*ASSIGNMENT*.
Return every line of text in the items below unchanged, keeping the original line breaks and order.

*PROVIDED ENTRIES*.
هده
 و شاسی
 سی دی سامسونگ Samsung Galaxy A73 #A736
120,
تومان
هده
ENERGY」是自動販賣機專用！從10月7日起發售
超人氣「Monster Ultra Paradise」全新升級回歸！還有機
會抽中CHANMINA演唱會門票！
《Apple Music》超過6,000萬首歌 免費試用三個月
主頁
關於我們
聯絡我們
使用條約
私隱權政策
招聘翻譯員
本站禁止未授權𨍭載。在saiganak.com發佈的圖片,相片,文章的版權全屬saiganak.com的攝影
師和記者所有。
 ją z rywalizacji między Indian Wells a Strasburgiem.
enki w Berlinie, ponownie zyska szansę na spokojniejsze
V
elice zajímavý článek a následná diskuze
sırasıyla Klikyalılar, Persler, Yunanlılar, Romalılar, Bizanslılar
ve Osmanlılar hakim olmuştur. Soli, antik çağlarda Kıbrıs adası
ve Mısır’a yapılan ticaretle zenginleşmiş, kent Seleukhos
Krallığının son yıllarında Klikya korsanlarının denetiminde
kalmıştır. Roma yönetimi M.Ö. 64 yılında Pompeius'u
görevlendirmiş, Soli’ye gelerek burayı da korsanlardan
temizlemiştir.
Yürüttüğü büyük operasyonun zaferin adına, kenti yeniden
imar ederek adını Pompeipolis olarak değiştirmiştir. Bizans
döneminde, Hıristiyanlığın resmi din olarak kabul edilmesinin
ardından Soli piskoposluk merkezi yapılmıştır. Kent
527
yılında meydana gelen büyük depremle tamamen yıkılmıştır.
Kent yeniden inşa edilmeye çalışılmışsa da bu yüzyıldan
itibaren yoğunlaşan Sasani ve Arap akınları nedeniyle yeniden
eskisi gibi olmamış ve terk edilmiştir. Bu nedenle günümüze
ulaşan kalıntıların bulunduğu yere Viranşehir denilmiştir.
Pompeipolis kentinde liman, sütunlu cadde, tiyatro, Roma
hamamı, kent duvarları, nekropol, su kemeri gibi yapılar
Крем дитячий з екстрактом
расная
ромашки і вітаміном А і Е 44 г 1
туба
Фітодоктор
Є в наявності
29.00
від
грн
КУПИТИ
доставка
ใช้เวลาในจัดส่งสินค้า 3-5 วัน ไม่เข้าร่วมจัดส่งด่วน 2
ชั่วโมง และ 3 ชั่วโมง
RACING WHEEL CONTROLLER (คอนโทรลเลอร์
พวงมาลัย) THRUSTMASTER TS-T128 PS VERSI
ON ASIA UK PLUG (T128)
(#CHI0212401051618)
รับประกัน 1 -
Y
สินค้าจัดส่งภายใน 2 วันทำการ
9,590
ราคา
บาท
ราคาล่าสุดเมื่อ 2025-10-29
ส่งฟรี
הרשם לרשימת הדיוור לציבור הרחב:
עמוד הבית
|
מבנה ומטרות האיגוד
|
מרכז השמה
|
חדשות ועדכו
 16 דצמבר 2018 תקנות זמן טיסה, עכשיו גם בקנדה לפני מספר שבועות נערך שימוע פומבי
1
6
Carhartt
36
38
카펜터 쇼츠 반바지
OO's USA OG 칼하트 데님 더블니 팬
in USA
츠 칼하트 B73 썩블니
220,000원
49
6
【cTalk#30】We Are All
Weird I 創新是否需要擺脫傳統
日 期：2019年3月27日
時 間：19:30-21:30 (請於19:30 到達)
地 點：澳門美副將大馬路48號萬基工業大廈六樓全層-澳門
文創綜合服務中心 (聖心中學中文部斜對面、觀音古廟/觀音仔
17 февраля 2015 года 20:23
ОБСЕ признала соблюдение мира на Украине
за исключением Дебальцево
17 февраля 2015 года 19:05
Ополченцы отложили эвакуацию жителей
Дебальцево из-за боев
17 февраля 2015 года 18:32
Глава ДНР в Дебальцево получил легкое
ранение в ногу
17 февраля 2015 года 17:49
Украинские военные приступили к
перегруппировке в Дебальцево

*ANSWER TO THE PROBLEM*.
هده
 و شاسی
 سی دی سامسونگ Samsung Galaxy A73 #A736
120,
تومان
هده
ENERGY」是自動販賣機專用！從10月7日起發售
超人氣「Monster Ultra Paradise」全新升級回歸！還有機
會抽中CHANMINA演唱會門票！
《Apple Music》超過6,000萬首歌 免費試用三個月
主頁
關於我們
聯絡我們
使用條約
私隱權政策
招聘翻譯員
本站禁止未授權𨍭載。在saiganak.com發佈的圖片,相片,文章的版權全屬saiganak.com的攝影
師和記者所有。
 ją z rywalizacji między Indian Wells a Strasburgiem.
enki w Berlinie, ponownie zyska szansę na spokojniejsze
V
elice zajímavý článek a následná diskuze
sırasıyla Klikyalılar, Persler, Yunanlılar, Romalılar, Bizanslılar
ve Osmanlılar hakim olmuştur. Soli, antik çağlarda Kıbrıs adası
ve Mısır’a yapılan ticaretle zenginleşmiş, kent Seleukhos
Krallığının son yıllarında Klikya korsanlarının denetiminde
kalmıştır. Roma yönetimi M.Ö. 64 yılında Pompeius'u
görevlendirmiş, Soli’ye gelerek burayı da korsanlardan
temizlemiştir.
Yürüttüğü büyük operasyonun zaferin adına, kenti yeniden
imar ederek adını Pompeipolis olarak değiştirmiştir. Bizans
döneminde, Hıristiyanlığın resmi din olarak kabul edilmesinin
ardından Soli piskoposluk merkezi yapılmıştır. Kent
527
yılında meydana gelen büyük depremle tamamen yıkılmıştır.
Kent yeniden inşa edilmeye çalışılmışsa da bu yüzyıldan
itibaren yoğunlaşan Sasani ve Arap akınları nedeniyle yeniden
eskisi gibi olmamış ve terk edilmiştir. Bu nedenle günümüze
ulaşan kalıntıların bulunduğu yere Viranşehir denilmiştir.
Pompeipolis kentinde liman, sütunlu cadde, tiyatro, Roma
hamamı, kent duvarları, nekropol, su kemeri gibi yapılar
Крем дитячий з екстрактом
расная
ромашки і вітаміном А і Е 44 г 1
туба
Фітодоктор
Є в наявності
29.00
від
грн
КУПИТИ
доставка
ใช้เวลาในจัดส่งสินค้า 3-5 วัน ไม่เข้าร่วมจัดส่งด่วน 2
ชั่วโมง และ 3 ชั่วโมง
RACING WHEEL CONTROLLER (คอนโทรลเลอร์
พวงมาลัย) THRUSTMASTER TS-T128 PS VERSI
ON ASIA UK PLUG (T128)
(#CHI0212401051618)
รับประกัน 1 -
Y
สินค้าจัดส่งภายใน 2 วันทำการ
9,590
ราคา
บาท
ราคาล่าสุดเมื่อ 2025-10-29
ส่งฟรี
הרשם לרשימת הדיוור לציבור הרחב:
עמוד הבית
|
מבנה ומטרות האיגוד
|
מרכז השמה
|
חדשות ועדכו
 16 דצמבר 2018 תקנות זמן טיסה, עכשיו גם בקנדה לפני מספר שבועות נערך שימוע פומבי
1
6
Carhartt
36
38
카펜터 쇼츠 반바지
OO's USA OG 칼하트 데님 더블니 팬
in USA
츠 칼하트 B73 썩블니
220,000원
49
6
【cTalk#30】We Are All
Weird I 創新是否需要擺脫傳統
日 期：2019年3月27日
時 間：19:30-21:30 (請於19:30 到達)
地 點：澳門美副將大馬路48號萬基工業大廈六樓全層-澳門
文創綜合服務中心 (聖心中學中文部斜對面、觀音古廟/觀音仔
17 февраля 2015 года 20:23
ОБСЕ признала соблюдение мира на Украине
за исключением Дебальцево
17 февраля 2015 года 19:05
Ополченцы отложили эвакуацию жителей
Дебальцево из-за боев
17 февраля 2015 года 18:32
Глава ДНР в Дебальцево получил легкое
ранение в ногу
17 февраля 2015 года 17:49
Украинские военные приступили к
перегруппировке в Дебальцево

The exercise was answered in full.